REQUIRED WORK:
Could you turn the items below into one numbered list of text lines, with blank lines and the pictures left out?

DATA SHOWN Start Marker

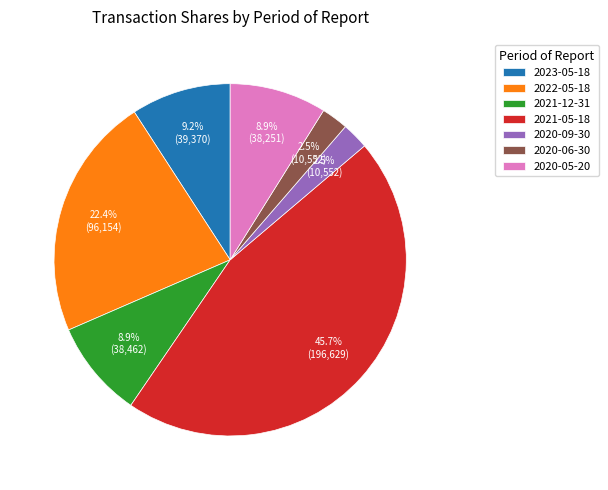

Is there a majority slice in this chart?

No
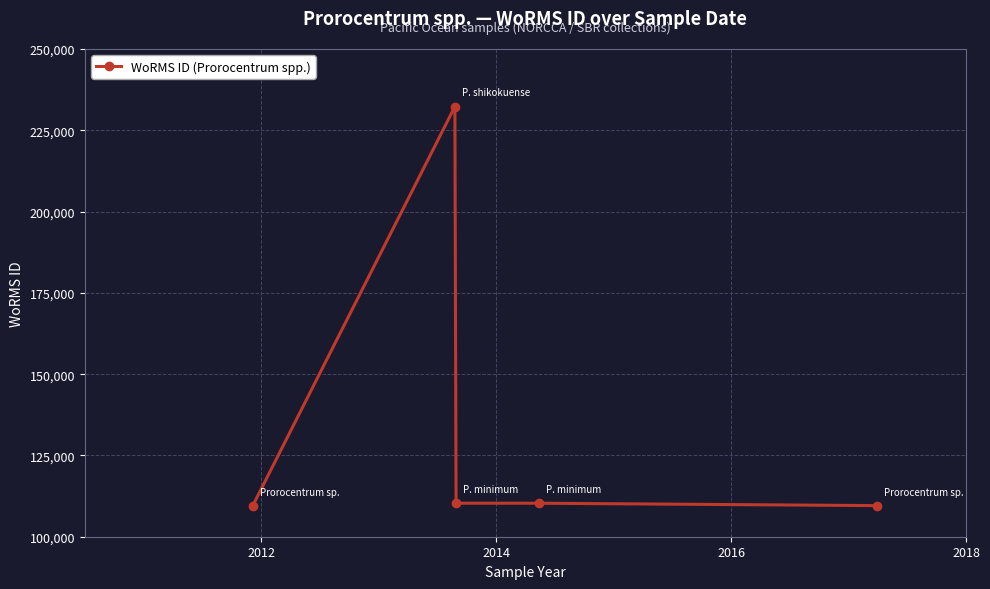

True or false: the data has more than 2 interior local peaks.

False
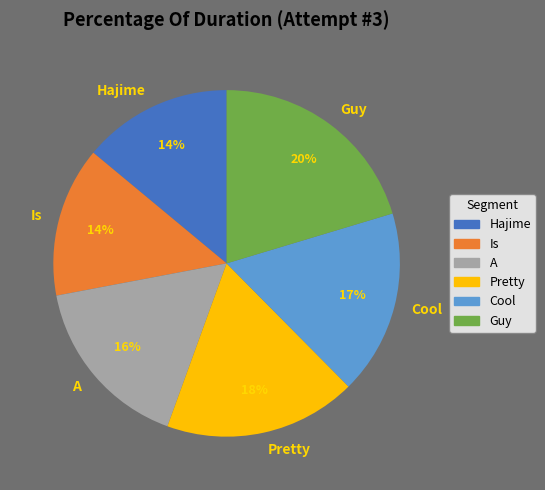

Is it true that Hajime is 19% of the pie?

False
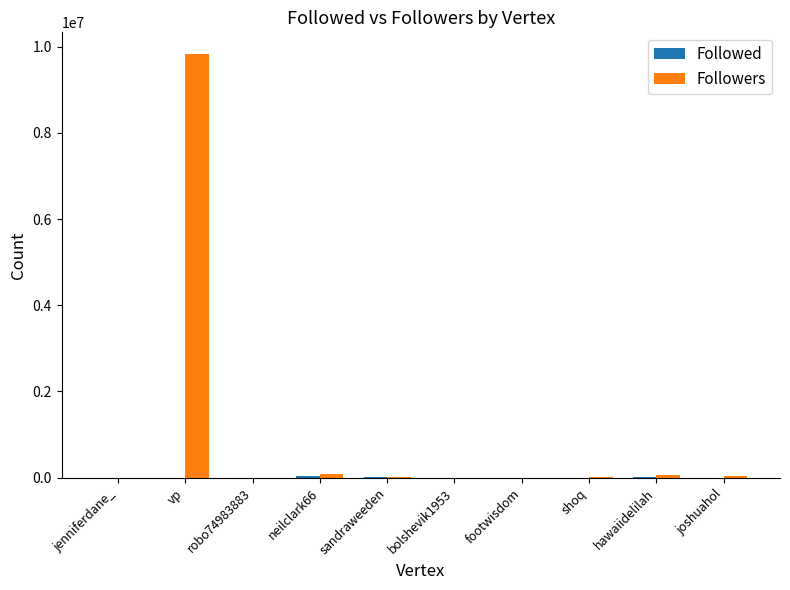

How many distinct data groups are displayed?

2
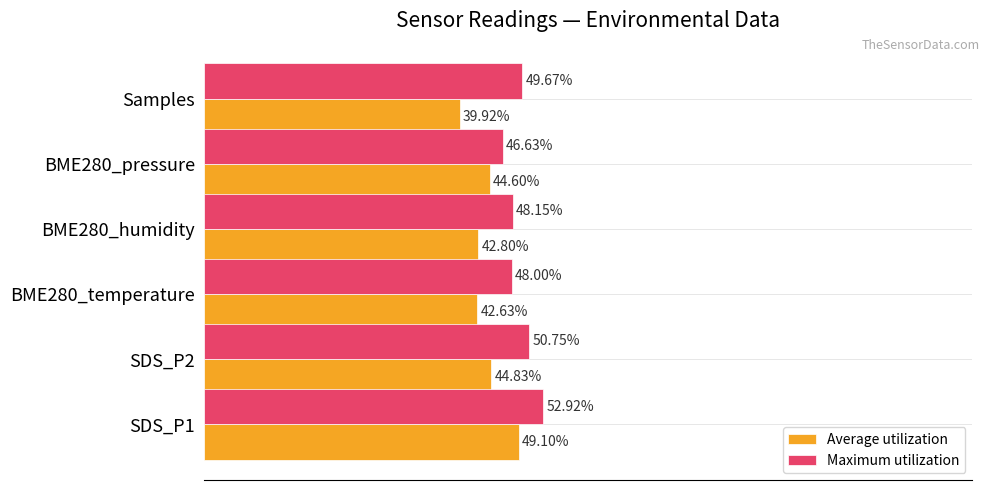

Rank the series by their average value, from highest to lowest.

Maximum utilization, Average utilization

DATA SHOWN End Marker

TASK OUTPUT:
1. Is there a majority slice in this chart?
2. No
3. True or false: the data has more than 2 interior local peaks.
4. False
5. Is it true that Hajime is 19% of the pie?
6. False
7. How many distinct data groups are displayed?
8. 2
9. Rank the series by their average value, from highest to lowest.
10. Maximum utilization, Average utilization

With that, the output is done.